I am trying to solve this old qual problem:
Suppose $\{u_n\}_{n=1}^\infty$ is a sequence of functions harmonic on an open set $U \subset \mathbb{C}$ and uniformly bounded by 1. Suppose there is a function $u : U \to \mathbb{R}$ such that $u_n \to u$ pointwise. Show $u$ is harmonic on $U$.
I would like to solve this using only elementary complex analysis. My idea is this:
Pick a point $z \in U$ and a disk $D_r(z) \subset U$. Since the disk is simply connected, each $u_n$ is the real part of some holomorphic $f_n$. Now, we would like to show that $f_n$ converges uniformly on compact subsets...

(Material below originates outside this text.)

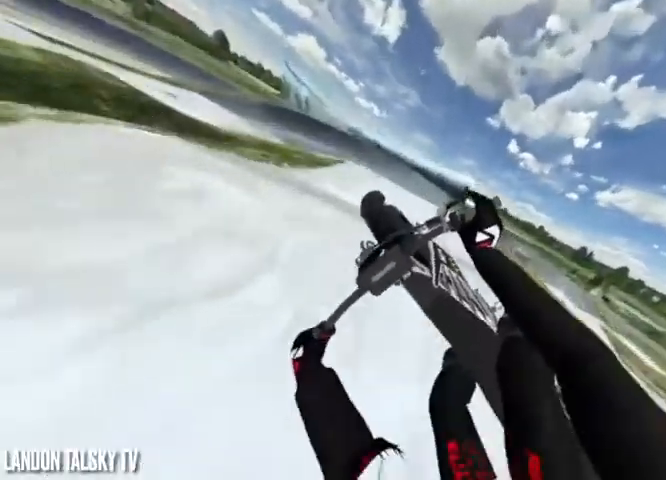
{"buttons": [], "left_stick": "left", "right_stick": "up-right", "events": [[125, "left_stick", "left"], [208, "right_stick", "right"], [417, "right_stick", "up-right"], [458, "R2", "up"]]}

I haven't gotten any further than this.
Will this approach work? Other ideas which use complex analysis are appreciated.
As you indicate, we can assume that $U$ is a disk, since being harmonic is a local property, and so there exists a sequence of holomorphic functions $f_n$ with $u_n = \Re f_n$. In order to elevate pointwise convergence to locally uniform convergence you need something like boundedness, and one common trick to pass from a bounded real part to a bounded function is to exponentiate, i.e., consider $g_n = \exp f_n$. Then $(g_n)$ is a sequence of holomorphic functions with $|g_n| = \exp u_n \le e$. By Montel's theorem every uniformly bounded sequence of holomorphic functions is normal, i.e., there exists a locally uniformly convergent subsequence $g_{n_k} \to g$, where $g$ is holomorphic. Then $|g_{n_k}| = \exp u_n \to \exp u$ pointwise, so $|g| = \exp u$, and $u = \log |g|$ is harmonic.